Parsha and Humanity: Vayeshev –Beresis the Book of Brotherhood
One day when my future father-in-law, Uriel Simon, was seven years old, he found himself at home alone. To pass the time, he started reading the book of Beresis. But when he reached the story of Joseph and his brothers, he burst into tears, saddened and shocked by the brothers’ cruelty. Maybe that was the day that he became destined to become a professor of Bible and write an award-winning and pioneering analysis of the Joseph story.
Simon points out that the book of Beresis as a whole focuses on relationships between brothers: Cain and Abel; Isaac and Ishmael, Jacob and Esau, and finally Joseph and his brothers. All of these pairs experience feelings of jealousy and hatred. To an extent, this is only natural among close family.
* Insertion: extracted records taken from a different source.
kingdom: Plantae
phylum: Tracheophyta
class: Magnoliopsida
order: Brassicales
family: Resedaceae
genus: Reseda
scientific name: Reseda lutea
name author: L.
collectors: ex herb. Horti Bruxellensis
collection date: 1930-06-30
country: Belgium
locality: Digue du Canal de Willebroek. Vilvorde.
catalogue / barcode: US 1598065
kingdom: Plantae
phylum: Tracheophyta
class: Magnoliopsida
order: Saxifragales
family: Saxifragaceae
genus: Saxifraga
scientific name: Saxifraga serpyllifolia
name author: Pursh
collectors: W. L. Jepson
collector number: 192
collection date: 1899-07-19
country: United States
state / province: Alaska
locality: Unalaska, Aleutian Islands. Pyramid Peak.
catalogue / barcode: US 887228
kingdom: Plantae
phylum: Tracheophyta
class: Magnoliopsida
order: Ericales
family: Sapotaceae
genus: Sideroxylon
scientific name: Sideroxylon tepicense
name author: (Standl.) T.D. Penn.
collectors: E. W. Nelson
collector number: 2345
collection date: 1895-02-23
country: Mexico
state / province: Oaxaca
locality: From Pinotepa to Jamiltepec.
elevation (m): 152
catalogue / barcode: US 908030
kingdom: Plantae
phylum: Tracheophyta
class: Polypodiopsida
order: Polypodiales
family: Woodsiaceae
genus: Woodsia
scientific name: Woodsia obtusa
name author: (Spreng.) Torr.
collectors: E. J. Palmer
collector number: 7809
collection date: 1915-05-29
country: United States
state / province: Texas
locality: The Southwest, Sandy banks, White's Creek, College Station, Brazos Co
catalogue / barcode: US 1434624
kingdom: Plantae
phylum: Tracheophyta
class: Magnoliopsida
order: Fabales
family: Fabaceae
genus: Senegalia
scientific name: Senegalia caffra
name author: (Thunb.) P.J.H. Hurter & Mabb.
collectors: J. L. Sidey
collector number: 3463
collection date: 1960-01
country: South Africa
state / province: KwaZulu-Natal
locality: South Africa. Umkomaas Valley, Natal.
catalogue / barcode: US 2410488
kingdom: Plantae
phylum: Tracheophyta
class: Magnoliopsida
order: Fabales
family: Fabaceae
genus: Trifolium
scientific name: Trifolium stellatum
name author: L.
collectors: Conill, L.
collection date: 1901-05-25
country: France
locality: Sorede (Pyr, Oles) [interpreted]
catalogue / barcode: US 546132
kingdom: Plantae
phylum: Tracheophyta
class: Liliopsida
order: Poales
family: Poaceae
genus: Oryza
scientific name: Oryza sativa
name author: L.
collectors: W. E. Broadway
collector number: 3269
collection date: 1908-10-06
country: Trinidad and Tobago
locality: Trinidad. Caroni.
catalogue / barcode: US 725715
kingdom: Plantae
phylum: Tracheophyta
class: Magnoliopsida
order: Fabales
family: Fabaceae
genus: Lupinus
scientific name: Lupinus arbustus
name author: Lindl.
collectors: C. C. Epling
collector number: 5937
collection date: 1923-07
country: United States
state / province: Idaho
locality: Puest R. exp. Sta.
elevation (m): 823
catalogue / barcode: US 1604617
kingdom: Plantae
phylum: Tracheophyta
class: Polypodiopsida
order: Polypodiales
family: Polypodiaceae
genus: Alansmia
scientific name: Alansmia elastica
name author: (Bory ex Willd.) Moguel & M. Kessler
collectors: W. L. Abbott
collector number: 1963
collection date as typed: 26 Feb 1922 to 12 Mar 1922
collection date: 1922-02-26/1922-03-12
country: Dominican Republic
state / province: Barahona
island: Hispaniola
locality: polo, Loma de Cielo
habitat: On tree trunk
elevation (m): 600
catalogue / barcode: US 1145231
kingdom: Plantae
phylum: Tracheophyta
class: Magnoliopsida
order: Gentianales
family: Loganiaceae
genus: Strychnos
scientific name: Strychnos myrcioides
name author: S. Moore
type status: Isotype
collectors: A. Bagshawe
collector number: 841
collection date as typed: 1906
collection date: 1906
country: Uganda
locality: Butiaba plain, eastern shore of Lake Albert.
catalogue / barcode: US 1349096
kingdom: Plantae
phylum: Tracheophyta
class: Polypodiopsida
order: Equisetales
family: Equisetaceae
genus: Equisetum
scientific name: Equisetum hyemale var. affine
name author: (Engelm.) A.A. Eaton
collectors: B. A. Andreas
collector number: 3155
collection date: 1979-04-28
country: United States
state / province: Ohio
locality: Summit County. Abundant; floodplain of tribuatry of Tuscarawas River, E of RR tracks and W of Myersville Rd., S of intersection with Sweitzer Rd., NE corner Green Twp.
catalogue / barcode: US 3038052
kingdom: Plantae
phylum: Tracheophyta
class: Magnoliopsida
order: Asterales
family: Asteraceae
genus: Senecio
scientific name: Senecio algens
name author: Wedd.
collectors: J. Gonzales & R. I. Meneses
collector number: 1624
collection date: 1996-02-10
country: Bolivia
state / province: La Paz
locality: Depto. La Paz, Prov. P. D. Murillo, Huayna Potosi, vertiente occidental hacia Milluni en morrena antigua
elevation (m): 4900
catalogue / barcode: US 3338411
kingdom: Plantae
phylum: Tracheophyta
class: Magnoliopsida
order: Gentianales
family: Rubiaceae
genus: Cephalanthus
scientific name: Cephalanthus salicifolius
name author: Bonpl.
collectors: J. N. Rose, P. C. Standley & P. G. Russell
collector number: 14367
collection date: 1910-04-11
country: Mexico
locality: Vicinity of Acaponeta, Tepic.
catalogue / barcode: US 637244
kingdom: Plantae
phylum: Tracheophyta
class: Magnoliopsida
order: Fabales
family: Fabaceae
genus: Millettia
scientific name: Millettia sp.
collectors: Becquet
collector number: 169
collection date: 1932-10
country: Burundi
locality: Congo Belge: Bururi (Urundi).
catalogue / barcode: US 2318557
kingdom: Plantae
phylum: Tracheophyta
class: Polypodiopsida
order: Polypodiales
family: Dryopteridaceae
However, as Simon explains, the story of Beresis does not leave us in despair. While the story of Cain and Abel ends with a brutal murder, among the descendants of Abraham, there is reconciliation. All three stories – Ishmael and Isaac, Jacob and Esau, Joseph and his brothers – end with a burial scene with the brothers coming together in a moment of fraternity and acknowledgement of shared origins and ancestry. But more importantly, Simon shows us that there is a progression from one story to the next. We find that Ishamel and Isaac come together to bury their father. But for Jacob and Esau it is more than that. As we discussed earlier, their hatred is overcome and turns even at some point to love.
Regarding Joseph and his brothers, the change is even more profound, as there is not only reconciliation but deep character growth. A careful reading of the story brings to light the failings of both sides and how they ultimately overcame them. For example, Judah’s jealousy leads him to sell Joseph. However, by the end of Beresis, Judah is able to accept that his father now loves Benjamin more than the others. Instead of being overwhelmed by jealousy of Benjamin, Judah is willing to sacrifice himself to save him and spare his father great pain. Simon’s reading teaches us that while tensions among siblings are natural, so too is there is a power and potential in family relationships to resolve them. This is the overarching message of the book of Genesis.
The next book of the Torah, Exodus, begins with an ideal brotherhood: Moses and Aaron, two brothers who work together and love each other, the brothers to whom many attribute the verse in Psalms “How good and pleasant it is for brothers to dwell together.” Their fraternity is a living example of how the world should be, how the world could be.